Leia com atenção o texto do historiador inglês contemporâneo M.I. Finley sobre a escravidão na Antiguidade, baseado em relato de Aulo Caprélio Timótero, um mercador de escravos da época, e responda às questões propostas.

Inevitavelmente, os gregos e romanos também tentaram justificar a escravião com base numa inferioridade natural dos escravos. A tentativa fracassou por diversas razões. Em primeiro lugar, havia uma minoria muito grande a quem tal teoria não se aplicava. Por exemplo, após derrotarem os cartigineses de Aníbal, os romanos voltaram-se para o leste e conquistaram o mundo grego, trazendo para a Itália centenas de milhares de prisioneiros no decorrer dos dois séculos seguintes. Esta invasão grega involuntária teve como um de seus efeitos uma verdadeira revolução cultural. "A Grécia cativa cativou seu rude conquistador", disse o poeta romano Horácio; e era evidentemente impossível aplicar a doutrina da inferioridade natural (que poderia até servir na caso dos germanos) a um povo que lhes fornecia a maior parte dos professores, e que introduziu a filosofia, o teatro e o que havia de melhor em escultura e arquitetura no seio de uma sociedade que anteriormente não demonstrara possuir virtudes voltadas para tais interesses.
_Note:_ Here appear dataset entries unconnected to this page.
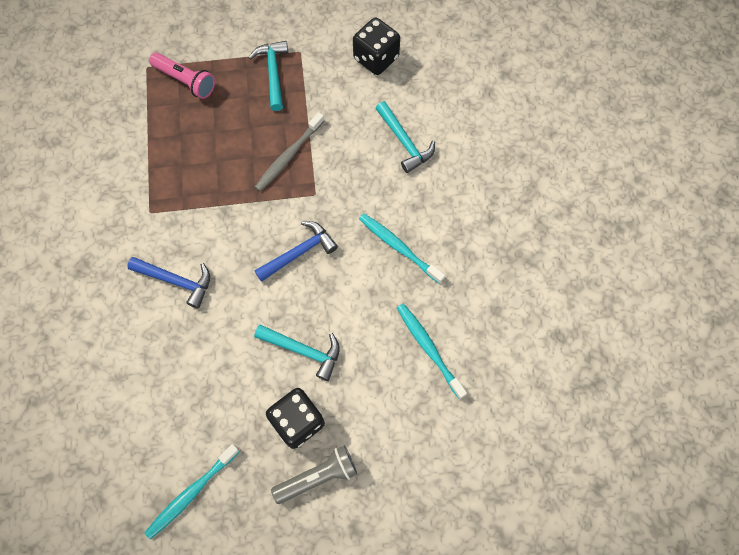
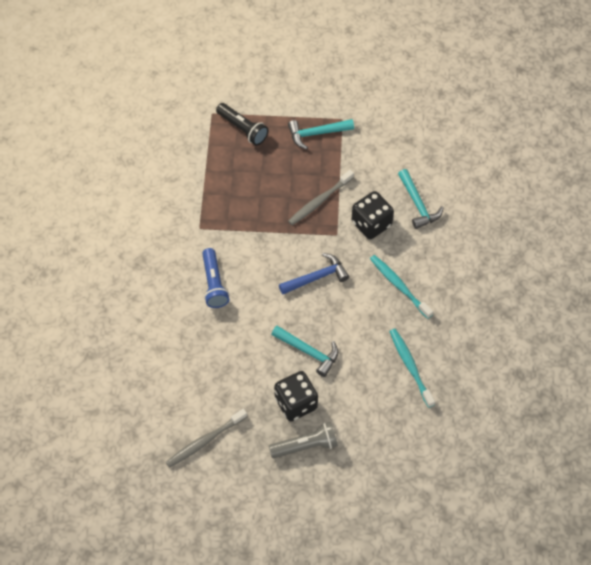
camera: 10 degrees right, 10 degrees down
blue hammer [127,257,210,309] -> blue flashlight [202,248,229,308]
turquoise toothbrush [144,444,240,540] -> grey toothbrush [166,409,247,468]
pink flashlight [149,53,215,99] -> black flashlight [216,103,268,145]
turquoise hammer [248,41,288,111] -> turquoise hammer turned 105 degrees counterclockwise [288,119,354,149]
black dice [353,18,400,75] -> black dice moved to [351,191,394,239]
Em segundo lugar, a prática de libertar escravos como recompensa pelo serviço fiel era bastante disseminada na Antiguidade, ocorrendo com maior freqüência, talvez, no leito de morte. Não havia leis que regulamentassem a prática, mas podemos ter uma idéia das proporções que atingiu através de um dos decretos do primeiro imperador romano, Augusto. Ele tentou conter as libertações concedidas no leito de morte, provavelmente para proteger os direitos dos herdeiros; estabeleceu então uma escala móvel, segundo a qual nenhum homem poderia libertar mais que cem escravos em seu testamento. Após séculos de contínua alforria, quem poderia distinguir os "naturalmente superiores" dos "naturalmente inferiores" entre os habitantes dos cidades gregas e romanas (especialmente quando não havia nenhuma diferença na cor da pele)?
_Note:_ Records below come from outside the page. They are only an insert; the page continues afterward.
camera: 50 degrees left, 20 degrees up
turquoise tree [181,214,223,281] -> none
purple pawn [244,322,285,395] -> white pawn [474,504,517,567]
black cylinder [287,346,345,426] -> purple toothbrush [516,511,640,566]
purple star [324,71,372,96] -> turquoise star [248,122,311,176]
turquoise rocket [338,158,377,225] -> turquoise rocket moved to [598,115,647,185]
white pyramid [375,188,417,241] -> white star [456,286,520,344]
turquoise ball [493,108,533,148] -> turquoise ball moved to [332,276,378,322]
[...]Os escravos, enquanto mercadoria, criavam problemas singulares para os

comerciantes. Nas grandes cidades, ao que tudo indica, havia lojas que vendiam escravos: em Roma, na época de Nero, elas se concentravam nas imediações do templo do Castor, no Fórum. Mas eram a exceção. Não era possível ter sempre à mão, como uma mercadoria comum, um estoque de gladiadores, pedagogos, músicos, artesãos especializados, mineiros, crianças novas, mulheres para bordéis ou concubinato. O comércio de escravos sempre foi conduzido de forma especial, e o mundo antigo não foi exceção. Por um lado, havia os grandes mercados de escravos onde, provavelmente em datas prefixadas, negociantes e intermediários podiam encontrar grandes estoques à venda. Alguns centros localizavam-se nas cidades maiores, como Bizâncio, Éfeso ou Quios, mas havia mercados menores que também eram importantes, como Titoréia, na Grécia central, onde se realizava a cada seis meses uma grande venda de escravos por ocasião dos festivais em homenagem à deusa Ísis. Por outro lado, mercadores itinerantes levavam seus escravos onde quer que existissem consumidores em potencial: praças fortes, feiras interioranas, e muito mais.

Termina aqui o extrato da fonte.